■ **TEXT BLOCK**:
# # # # # # #
AI Bill: Part 10 - Regulators and bodies in the employment field and artificial intelligence
  1. Regulatory obligations concerning artificial intelligence

  1. A regulator within Schedule 3 shall apply the principles set out in this section in any context concerning employment and the deployment of artificial intelligence systems.
  2. The principles are that regulation should promote -
    1. safety, security and robustness,
    2. appropriate transparency and explainability,
    3. fairness,
    4. equality, diversity, equality of opportunity, and compliance with the Equality Act 2010,
    5. accountability and governance, and
    6. contestability and redress.
  3. For the purposes of this section a regulator within Schedule 3 may request and see information produced pursuant to sections 14 and 16 in accordance with Schedule 4.
  4. “equality”, “diversity” and “equality of opportunity” having the same meaning as in the Equality Act 2006.
  1. Statutory guidance on artificial intelligence and the principle of non- discrimination

    1. In accordance with this section, Equality and Humans Rights Commission shall publish guidance for employers (their agents and employees), every two years from commencement of this section.
    2. The guidance shall set out the steps that should be taken to avoid a breach of the principle of non-discrimination in consequence of high-risk decision-making including in relation to the defence under section 136(3B) Equality Act 2010.
    3. Equality and Humans Rights Commission must consult with the regulators and bodies listed in subsection (4) and any other bodies or regulators that he considers to be relevant before publishing the statutory guidance referred to in subsection (1).
    4. The regulators and bodies within the meaning of subsection (3) are:
      1. The Advisory Conciliation and Arbitration Service (ACAS),
      2. The Information Commissioner’s Office,
      3. Trade Union Congress,
      4. The Department of Science, Innovation and Technology,
      5. The Chartered Institute of Personnel and Development,
      6. The Confederation of British Industry, and
      7. The British Computer Society.
    5. Not less than every two years from the commencement of this Act, the Secretary of State shall consult with appropriate organisations of employers and of employees and workers in order to assess whether amendment is required to the regulators and bodies listed in subsection (3).
  1. Data awareness and education

    1. ACAS must prepare a code of practice for employers, employees, workers and jobseekers which —
      1. explains how artificial intelligence is used within the employment field, and
      2. explains the rights and entitlements contained in this Act and an explanation as to how they can be used to ensure transparency and accountability.
# # # # # # #
■ **EXERCISE**:
Copy the passage of the AI bill excerpt between "2. The principles" and "with Schedule 4.", inclusive, replacing "fairness" with "impartiality". The items are separate material, unrelated to the AI bill excerpt.

■ **GIVEN RECORDS**:
# # # # # # #
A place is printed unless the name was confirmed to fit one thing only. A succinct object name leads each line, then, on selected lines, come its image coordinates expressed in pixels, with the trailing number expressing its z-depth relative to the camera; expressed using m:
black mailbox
# # # # # # #
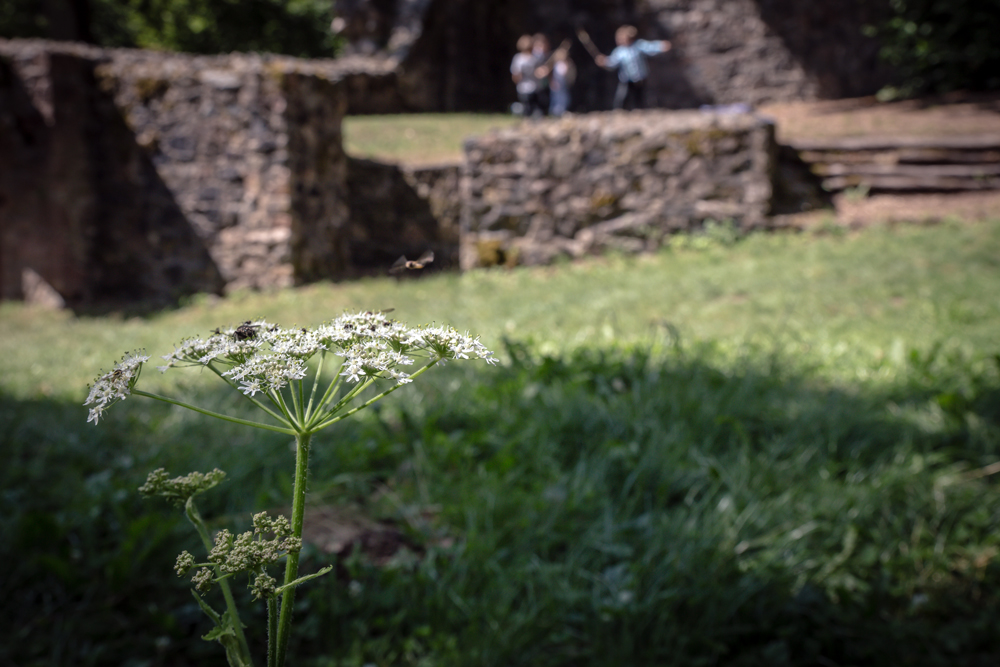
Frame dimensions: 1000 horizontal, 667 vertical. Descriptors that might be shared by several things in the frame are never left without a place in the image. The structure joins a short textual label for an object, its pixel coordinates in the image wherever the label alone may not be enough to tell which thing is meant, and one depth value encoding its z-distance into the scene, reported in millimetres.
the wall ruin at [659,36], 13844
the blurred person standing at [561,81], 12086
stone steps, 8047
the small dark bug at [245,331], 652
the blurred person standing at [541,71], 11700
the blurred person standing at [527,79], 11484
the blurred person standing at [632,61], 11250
# # # # # # #
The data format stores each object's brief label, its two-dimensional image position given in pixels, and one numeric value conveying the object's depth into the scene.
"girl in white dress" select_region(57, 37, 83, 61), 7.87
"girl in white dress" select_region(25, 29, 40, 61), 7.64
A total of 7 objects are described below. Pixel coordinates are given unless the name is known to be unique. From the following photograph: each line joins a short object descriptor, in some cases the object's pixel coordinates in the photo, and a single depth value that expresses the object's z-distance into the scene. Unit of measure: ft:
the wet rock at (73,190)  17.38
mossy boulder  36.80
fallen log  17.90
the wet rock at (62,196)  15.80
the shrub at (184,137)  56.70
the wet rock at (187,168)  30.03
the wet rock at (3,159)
# # # # # # #
■ **SOLUTION TO THIS TASK**:
2. The principles are that regulation should promote -
    1. safety, security and robustness,
    2. appropriate transparency and explainability,
    3. impartiality,
    4. equality, diversity, equality of opportunity, and compliance with the Equality Act 2010,
    5. accountability and governance, and
    6. contestability and redress.
  3. For the purposes of this section a regulator within Schedule 3 may request and see information produced pursuant to sections 14 and 16 in accordance with Schedule 4.